と見繕つてもらふ。後はお店の大将が上手にやつてくれる。塩では頼まないと決めてゐるのではなく、何とも気耻づかしい。"塩だつてさ、恰好を附けてゐやがる"など思はれやしまいか、気になつてしまふ。正面から云はれた経験は無いし、仮に云はれたつて、気に病まずともいいんだが、気になるのは本当だから仕方がない。但し塩串焼きが出ると、そんなことはすつかり忘れるわけで、我ながらいい加減だと思ふ。

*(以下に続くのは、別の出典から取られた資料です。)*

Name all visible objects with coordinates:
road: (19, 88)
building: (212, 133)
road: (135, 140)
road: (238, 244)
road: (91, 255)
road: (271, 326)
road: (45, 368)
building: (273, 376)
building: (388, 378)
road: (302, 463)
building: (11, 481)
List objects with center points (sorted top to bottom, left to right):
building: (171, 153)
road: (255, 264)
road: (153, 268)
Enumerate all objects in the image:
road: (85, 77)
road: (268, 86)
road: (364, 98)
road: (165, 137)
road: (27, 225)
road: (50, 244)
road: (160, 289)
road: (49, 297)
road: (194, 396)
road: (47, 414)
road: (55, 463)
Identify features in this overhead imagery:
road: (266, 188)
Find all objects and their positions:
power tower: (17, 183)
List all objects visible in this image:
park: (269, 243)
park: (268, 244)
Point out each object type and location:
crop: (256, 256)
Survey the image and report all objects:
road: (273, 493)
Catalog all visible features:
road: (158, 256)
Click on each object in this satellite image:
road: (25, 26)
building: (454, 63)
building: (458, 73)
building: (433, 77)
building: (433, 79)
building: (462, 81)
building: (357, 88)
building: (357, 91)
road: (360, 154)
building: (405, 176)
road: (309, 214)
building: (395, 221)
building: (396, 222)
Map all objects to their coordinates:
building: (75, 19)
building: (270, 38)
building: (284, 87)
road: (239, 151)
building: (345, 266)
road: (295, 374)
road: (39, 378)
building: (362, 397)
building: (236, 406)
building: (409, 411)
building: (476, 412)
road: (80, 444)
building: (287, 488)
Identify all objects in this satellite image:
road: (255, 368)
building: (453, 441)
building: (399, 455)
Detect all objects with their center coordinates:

 最初は勿論そのままで囓る。囓つてから、具合次第で、七味唐辛子を振ることもある。偶に隣席で、出された途端、義務でも負つてゐるのか、七味唐辛子をばさばさ振りかける紳士を見かけるが、目にする度、座頭市の映画で勝新太郎がおでんの串を頬張る際に

 「かういふのはね、辛子を食べる積りでなくちやあ」

と云ひながら、辛子をどつさり塗る場面が思ひ出される。私だつて勝新太郎のファンだし、座頭市映画は大好きでもあるけれど、串を(七味唐)辛子で埋め尽くすやうな食べ方とは、多少の距離を取つておきたい。距離は置きつつ、囓りつつ、酎ハイだの何だのを呑む。案配の宜しきを得た塩と脂を洗ふのは快いもので、おれは今、呑んでいゐるぞと感じられる。